Tomas had enrolled in college to study law, his tuition paid for out of the judgment against the Izquerido estate. He hoped to not only practice law, but seek political office one day and work to change the law where it had failed people like hi s parents. As for Patricia, she would join the family business for now. And while she had submitted her resignation to the Legion, she and Tomas had agreed to put themselves on call with the Exercito and Vigilancia and the Guardia to deal with serious emergencies that only they could handle.
* * *
They’d begun preparing for their double lives well before the wedding. Tomas had to learn to live with his new strength, lest he do more harm than good in dealing with criminals, crime victims, or those endangered by fires, accidents and other calamities. He also had to learn to live with his new invulnerability, to fear nothing by the experience that nothing could harm him. The first time Patricia aimed a gun at him, he cringed – but when the bullets bounced off his chest he stood up straight and took them like a superman. He almost cringed again when he she targeted his crotch, .

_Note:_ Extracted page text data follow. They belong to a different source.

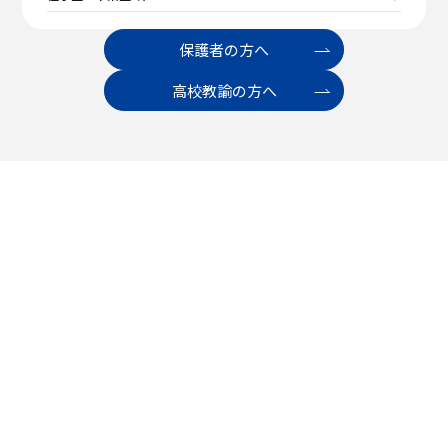
保護者の方へ
高校教諭の方へ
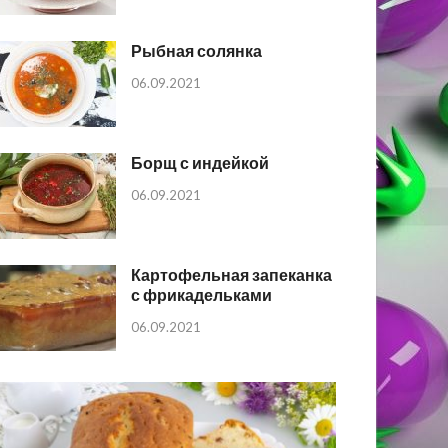
Рыбная солянка
06.09.2021
Борщ с индейкой
06.09.2021
Картофельная запеканка
с фрикадельками
06.09.2021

“It’s been the same when people shoot at my breasts or pussy,” Patricia explained. “It’s something we have to avoid giving into when we’re on duty. Once we’ve dealt with criminals or disasters and saved innocent lives, we can fuck our brains out.”
It was easier when she bathed in fire with him – they were together, and felt the pleasure together as the flames consumed their (cheap) clothes and caressed their naked bodies. But after a while Tomas realized what Patricia already – that sex between enhancees was very much like that between ordinary people, That was how they felt now here on the beach, alone together, far from any distractions.
And here they could share the wonderful truth.
He might be a man of steel and she a woman of steel. But they didn’t feel like that to each other. Their flesh felt like human flesh, as both had known it before their enhancements. It responded just like human flesh to their caresses. When Tomas massaged her breasts, they were firm yet soft and pliant, and his touch heightened the arousal she already felt from him stroking her legs and arms and belly. When Patricia squeezed his cock, it didn’t feel like a rod but like a cock – and responded accordingly
After teasing Tomas unmercifully, Patricia laid him on his back and impaled herself on him. It was all he could do to hold back. But of course, she didn’t want him to hold back; – she reveled in the feel of his cock deep inside her as she fucked him and he fucked back – but also at the look on his face as she rode him.
“Patricia!” he cried, as he came inside her. “I love you!”
“I love you Tomas!” she cried, coming herself as she felt him come.
And they knew that it was only the first time they would come together that day, and that there would be many other days and nights to come...
They had found each other and found true happiness.